I forgot to mention this yesterday. I was commuting to work and drafting off this van in front of me. Now I am keeping up with traffic not doing any harm and leaving enough space if I had to make an emergency stop. So I stop at the light and this man rolls down his window and says to me “ride the bike like a while man”. Now I was really confused by this and all I could think of saying to this man was “thank you”. He then pealed out and lift me in a plume of diesel exhaust. Now biking is something that I have never seen or heard any stereotypes for.
Today started out with a bang because I decided to wake up at 7 am and head to work to do a wheel true on my touring bike. The wheel true then turned into cable replacement which quickly became brake replacement then pretty much an overhaul. All in all it took about three hours and a few cuss words.
After I went home to pick up my mountain bike to go for a ride with cody. So we meet at the shop (I swear I spend more time there on my days off then I do when I work) and cody tells me that a bolt on his fork broke and he could not go for a ride. Instead I decided to go to the pump track thinking I would stay clean. Instead I got supper muddy and did not get a good ride in. On the plus side tomorrow should be jam packed with action which I will save for then.

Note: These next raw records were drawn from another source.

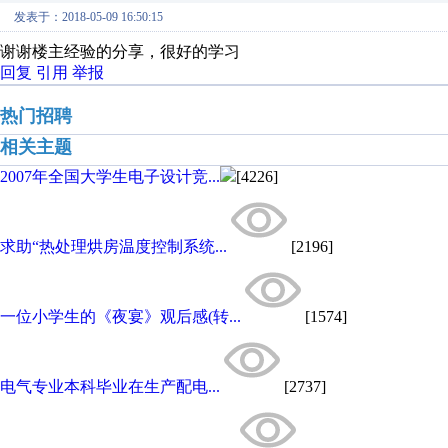
发表于：2018-05-09 16:50:15
谢谢楼主经验的分享，很好的学习
回复
引用
举报
热门招聘
相关主题
2007年全国大学生电子设计竞...
[4226]
求助“热处理烘房温度控制系统...
[2196]
一位小学生的《夜宴》观后感(转...
[1574]
电气专业本科毕业在生产配电...
[2737]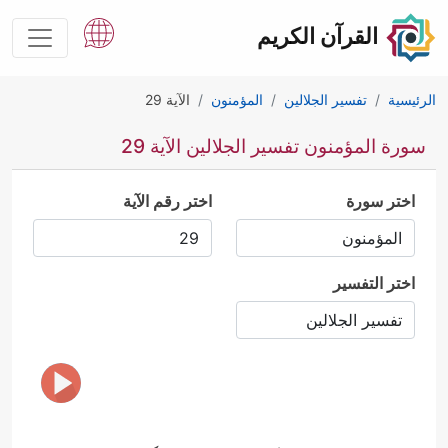
القرآن الكريم
الرئيسية
تفسير الجلالين
المؤمنون
الآية 29
سورة المؤمنون تفسير الجلالين الآية 29
اختر سورة
اختر رقم الآية
اختر التفسير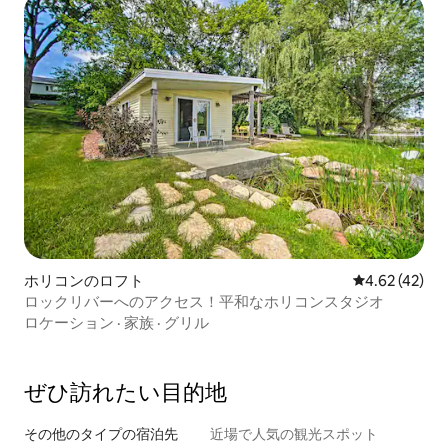
ホリコンのロフト
レビュー42件
4.62 (42)
ロックリバーへのアクセス！平和なホリコンスタジオ
ロケーション
·
家族
·
グリル
ぜひ訪⁠れ⁠た⁠い目⁠的⁠地
その他のタ⁠イ⁠プ⁠の宿⁠泊⁠先
近場で人気の観光スポット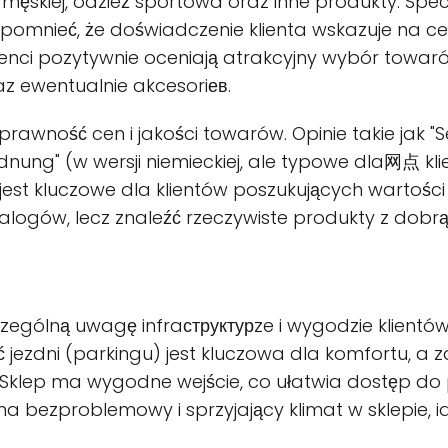
 męskiej, odzież sportowa oraz inne produkty. Spec
spomnieć, że doświadczenie klienta wskazuje na 
lienci pozytywnie oceniają atrakcyjny wybór towa
az ewentualnie akcesoriев.
prawność cen i jakości towarów. Opinie takie jak "
Ordnung" (w wersji niemieckiej, ale typowe dla网点 kl
 jest kluczowe dla klientów poszukujących wartośc
ogów, lecz znaleźć rzeczywiste produkty z dobrą k
czególną uwagę infraструктурze i wygodzie klient
 jezdni (parkingu) jest kluczowa dla komfortu, a
Sklep ma wygodne wejście, co ułatwia dostęp do 
a bezproblemowy i sprzyjający klimat w sklepie, id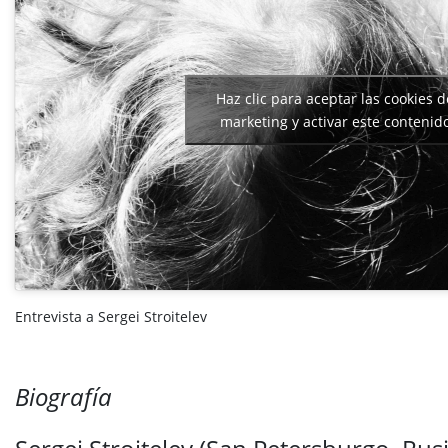
Haz clic para aceptar las cookies d
marketing y activar este contenid
Entrevista a Sergei Stroitelev
Biografía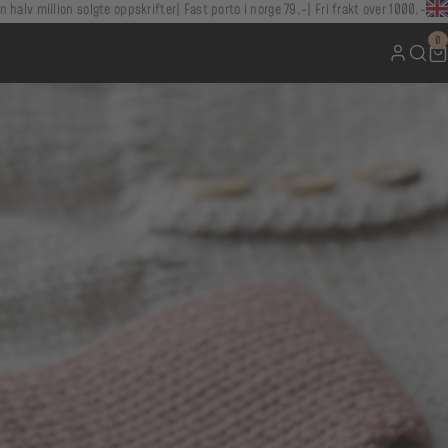
n halv million solgte oppskrifter
Fast porto i norge 79,-
Fri frakt over 1000,-
0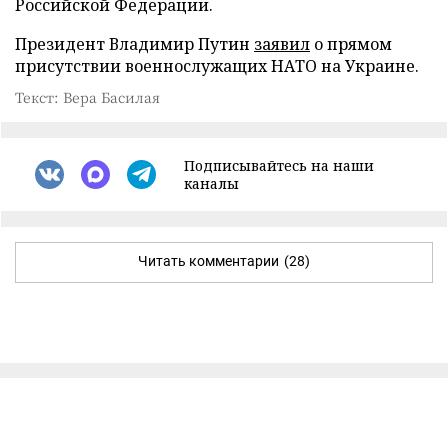
Российской Федерации.
Президент Владимир Путин
заявил
о прямом
присутствии военнослужащих НАТО на Украине.
Текст: Вера Басилая
Подписывайтесь на наши
каналы
Читать комментарии
(28)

After getting cleaned up I went out with dad for the first time in a while. We went to the fish and chip place that was selling illegal fish from the natives and funnily now the prices have a big red number over the painted numbers on the windows. The number is now higher then it was before of course. Still I am not complaining because it filled my stomach and got me ready for the movie.
Iron man 2 was what I expected typical cheesy marvel at its finest. It had a few laughs and a few good action points. The hot girl was hot, and the bad guy was a bad guy. All in all a good classic formula. To close out the night we treated ourselves to DQ and were greeted by the dumbest person I have personally ever met. I now it is bad of me to judge but he gave off a smell of dumb. We put in our order and then decided to change a few things. He has to call the manger and still gets it wrong. He then takes 2.75 minutes to fix said order and tell us the total. Before that he confirms the order by asking “what wa wa wa did you get man”. We then give him money and he clicks the wrong button and skips the part where the computer tells him the amount of change to give us. This is where the wheels fell off the bus. I do not know what our school system is doing but whatever it did failed for this guy. He forgot the total first off so I had to tell him then the mouth fell open. Right away I knew the change amount but I did not want to make it easy maybe this could be a good learning experience… well it was not. I ended up feeding him the figure after about a minute of stumbling. Anyways that was the night. Remember if life is worth living it is worth recording.